A Reader or Writer?
by Elizabeth Nelson
A reader first. A writer second. Without reading I wouldn’t have ever written anything. My mother was determined to get my sisters and I reading at a very early age. I remember her reading us bedtime stories every night. Soon she would encourage us to read along with her and before you knew it I was reading to her!
I think in order to be a great writer you must first be an avid reader. When I was living abroad teaching English my favorite evening activity became reading. There wasn’t anything else to do. I read all sorts of stories by all different styles of writers. Stephen King, Janet Evanovich, Sara Gruen, Garth Stein, Barbara Kingsolver, and Ann Patchett. All sorts of different writers. Their stories were my escape from the world around me. And because of them I studied different voices and ways to present situations; how to tell a proper story.
I read their books first and for most because I thought the book looked entertaining. Secondly I read different genres and writers to hear different voices.
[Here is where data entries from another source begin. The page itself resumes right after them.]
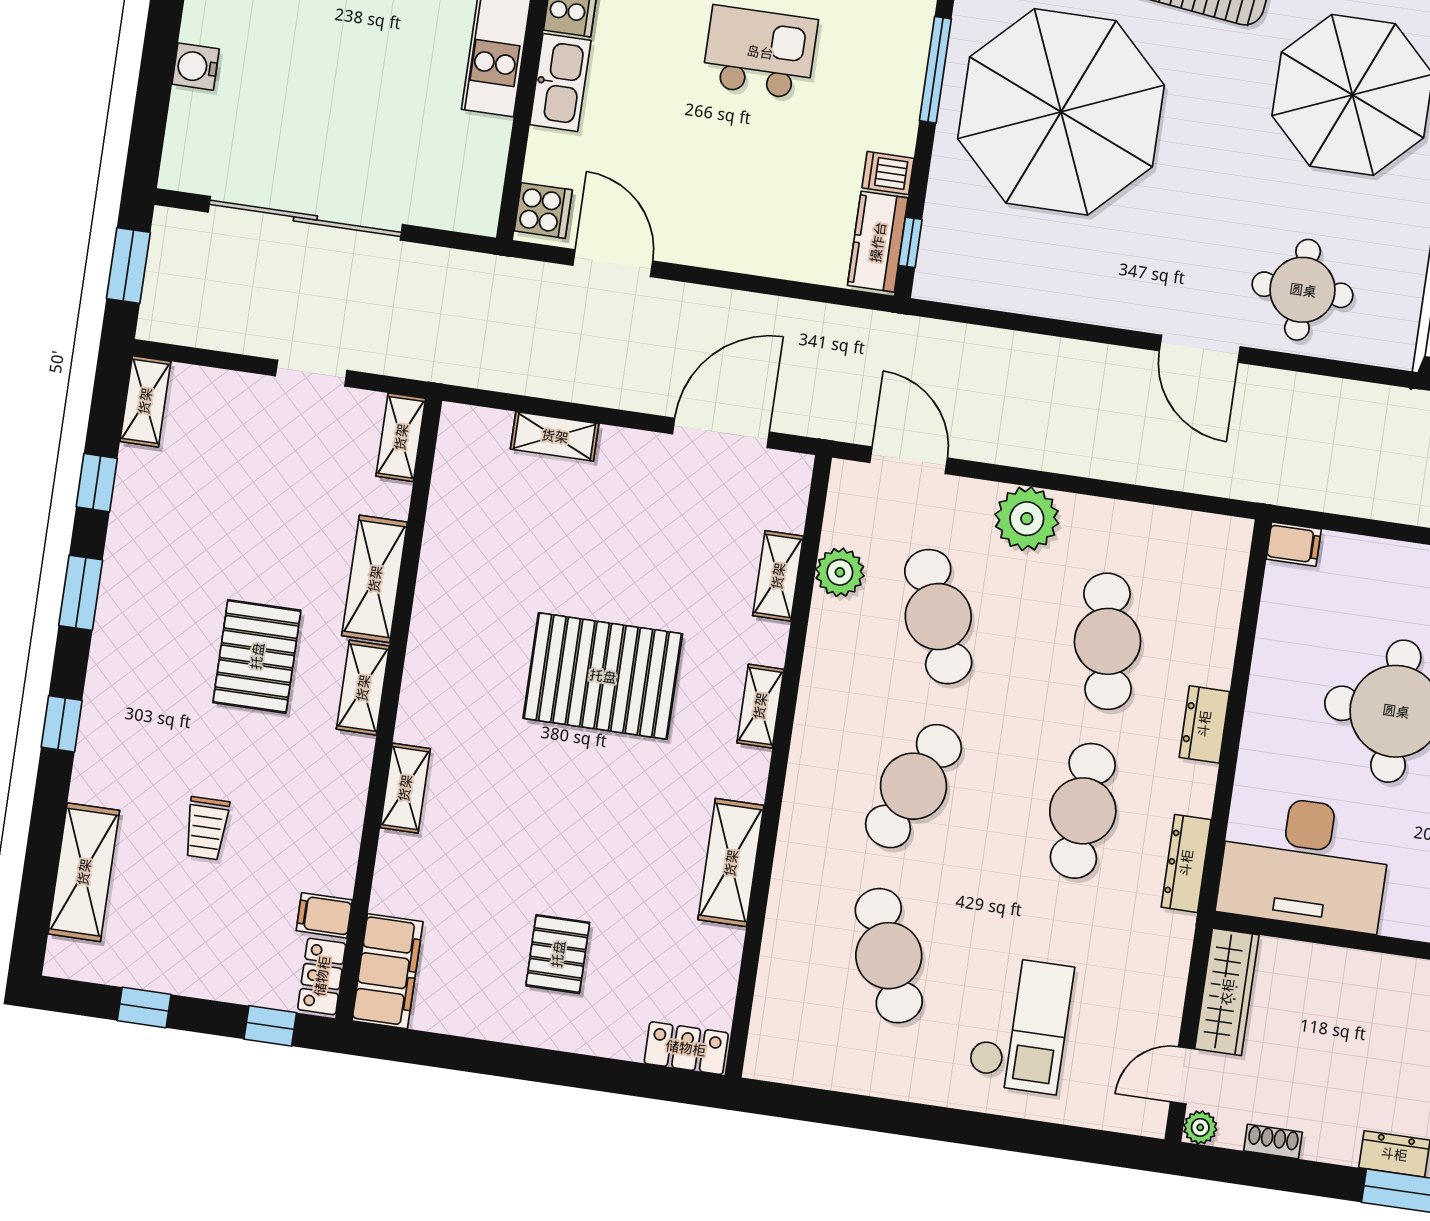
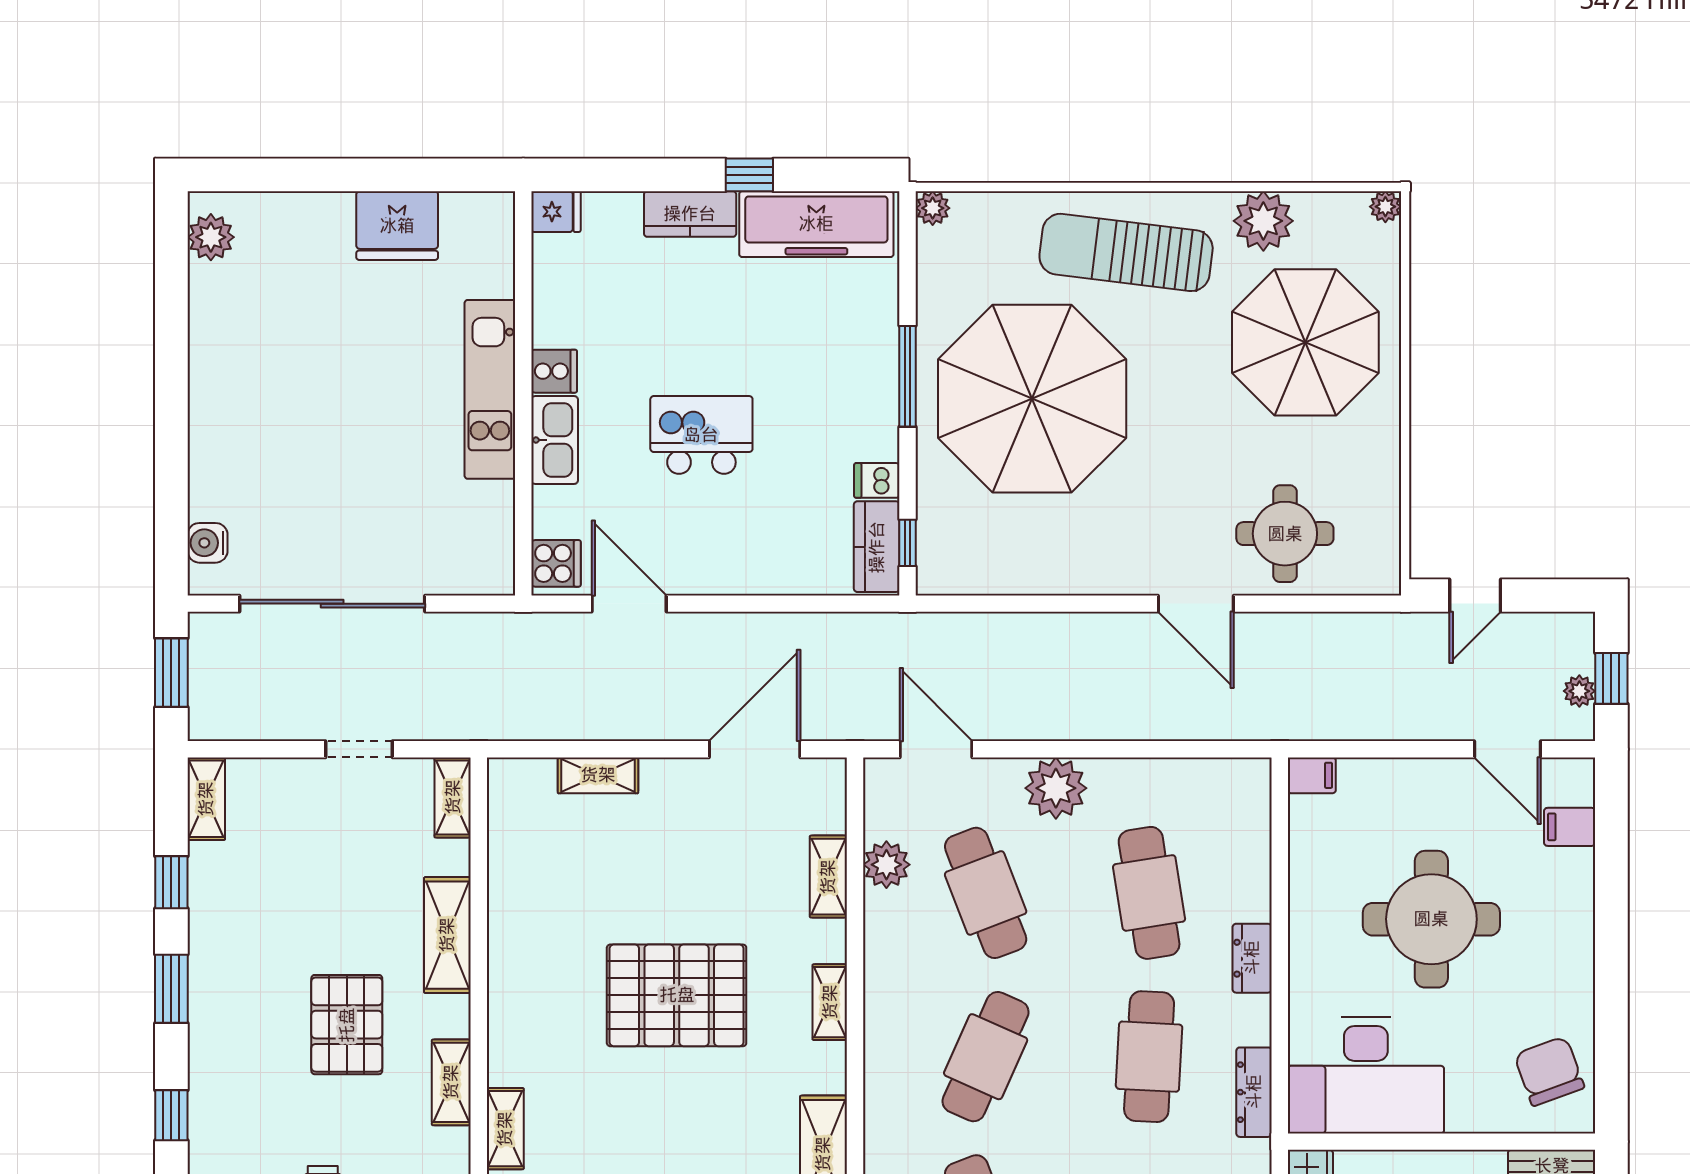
kitchen island: (760, 52) -> (701, 435), moved
water cooler: (196, 67) -> (207, 543), moved
shelving: (363, 688) -> (451, 1082), moved

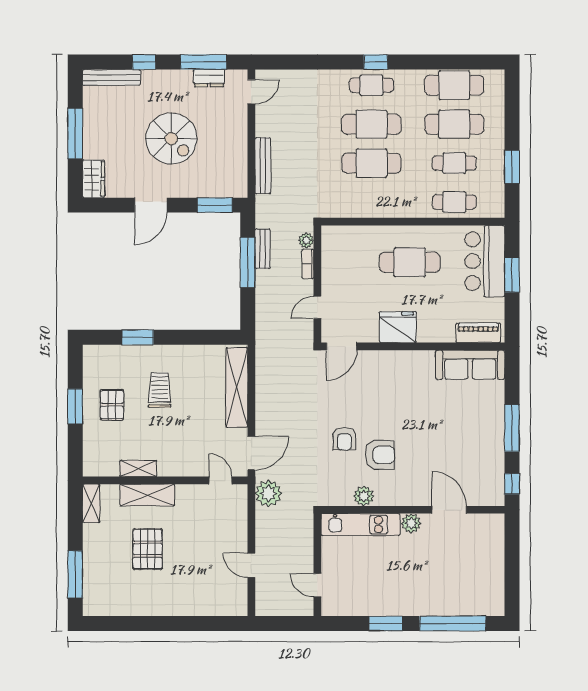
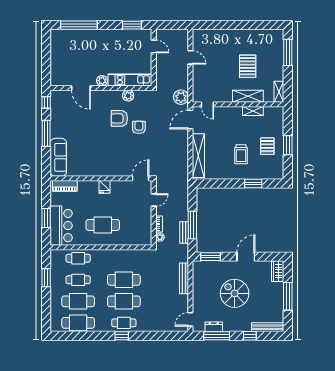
fridge: (398, 327) -> (105, 187), width x0.53, depth x0.75
sofa: (470, 365) -> (58, 157), moved, turned 90
window: (386, 624) -> (132, 25), moved

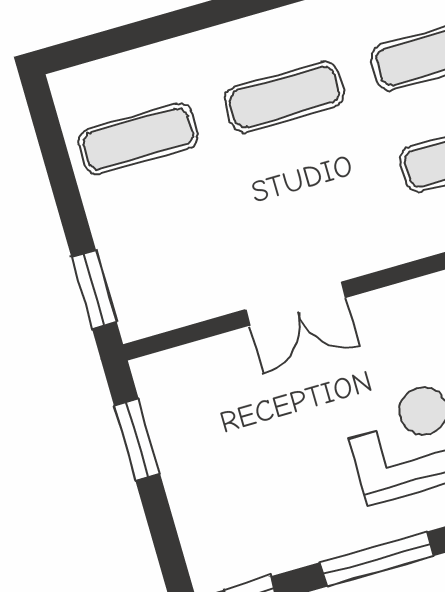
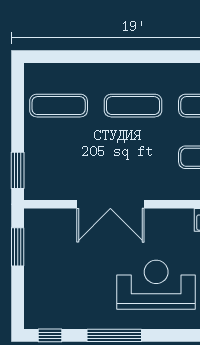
double door: (296, 304) -> (110, 204), width x1.37

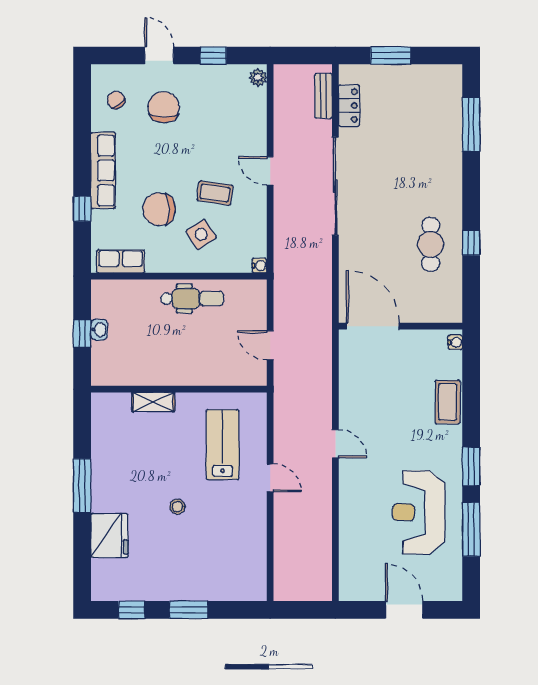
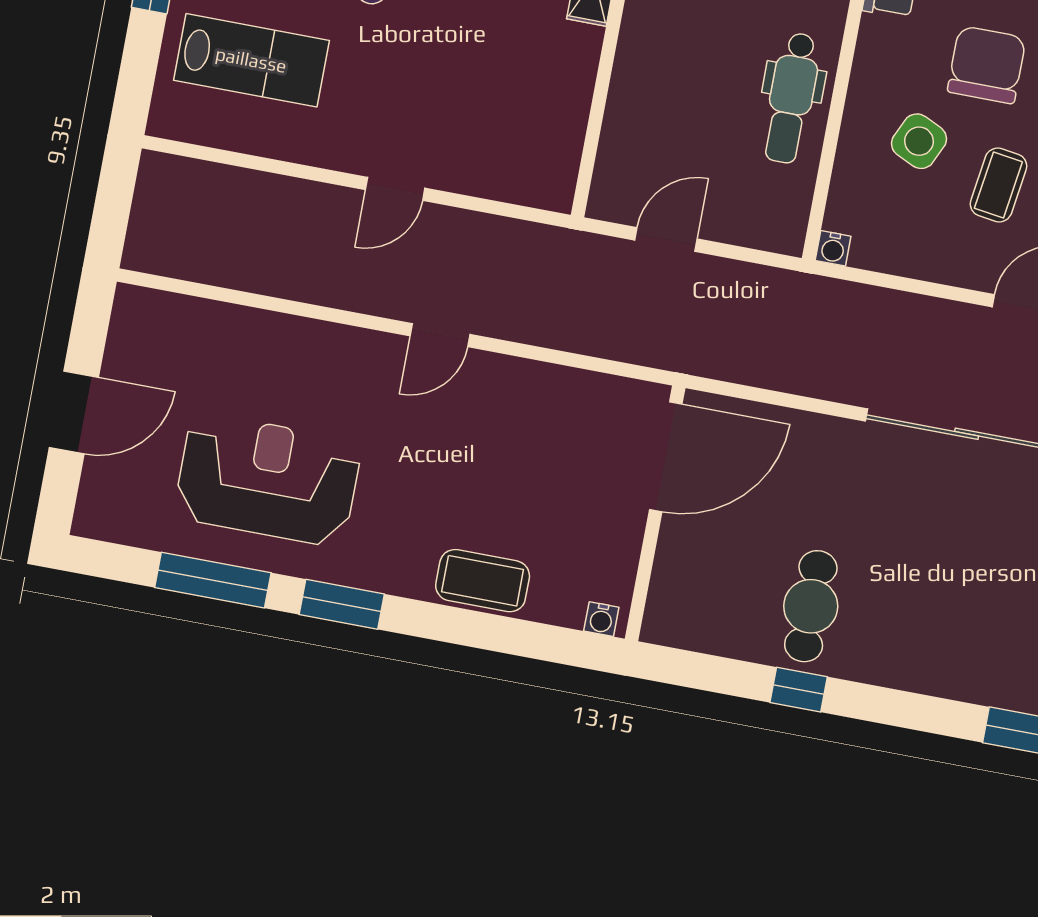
side table: (201, 234) -> (919, 141), turned -32
cafe table: (431, 244) -> (811, 606), turned 90
lab bench: (223, 445) -> (251, 60), moved

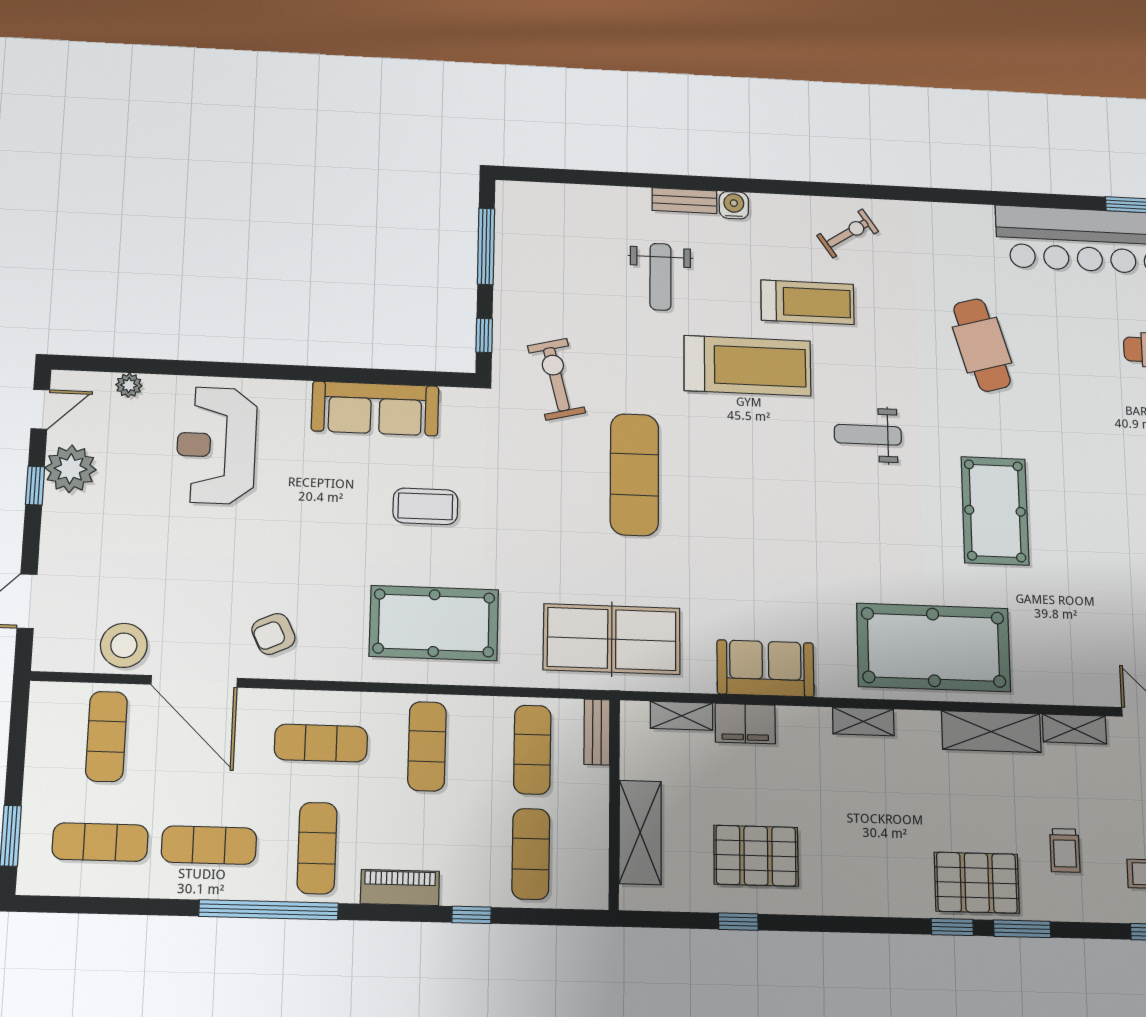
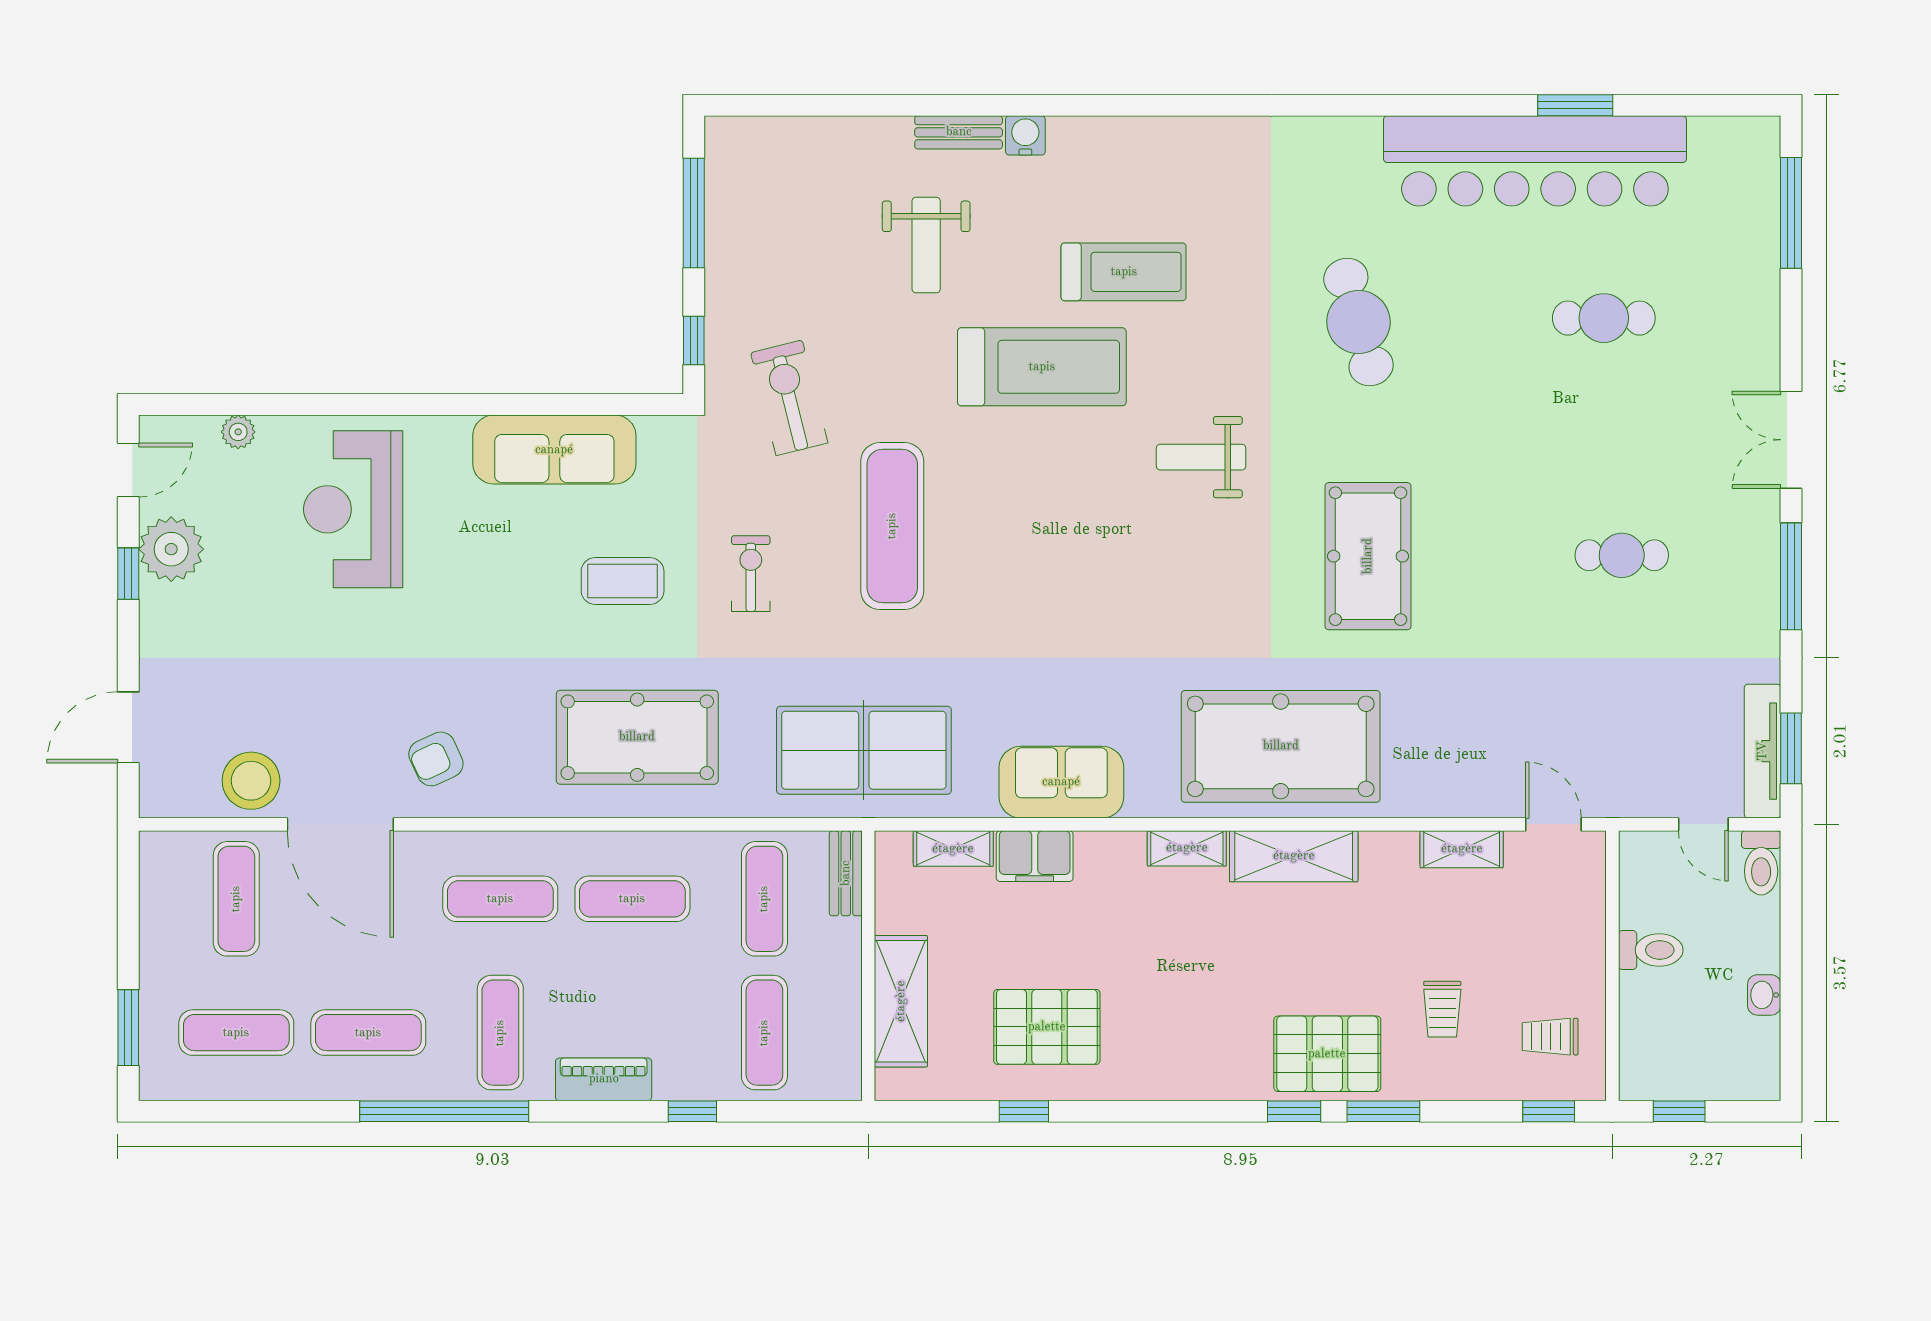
exercise bike: (848, 233) -> (751, 574), moved, turned -56
shelving: (991, 732) -> (1294, 856), moved
exercise mat: (427, 746) -> (632, 899), turned 90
Finding your voice as a writer can be challenging but once you hit it, it can be very liberating. Granted some stories are easier than others.
Have you ever read Stephen Kings book, On Writing?…. If you haven’t you should. It’s an excellent guide for aspiring writers. Through storytelling and sharing his experiences you really can learn something special. I think it’s easy for us to look at King’s work and think that he was always a great writer. Like the rest of us, he had to really work at his craft. He had to work those mundane jobs to survive. I think it’s important to remember to focus on the journey and not on our failures. As writers we make ourselves vulnerable to easy criticism and because of that we have to develop thick skin when we publish our work.
When I was playing out the storyline for Curiosity Killed The Kat I drew upon great writers such as Dan Brown and John Grisham. But I wanted to add a strong female lead twist to my story. I wanted Katherine to find empowerment in making her own decisions and being a strong, independent woman. But in order for her to have this so called “wakeup call” she needed something to ignite the flame. Many of these ideas were drawn upon by other authors work. Without reading first, my imagination wouldn’t be as great.
Together, as writers, we can indirectly help each other be inspired to greatness through reading each other’s work.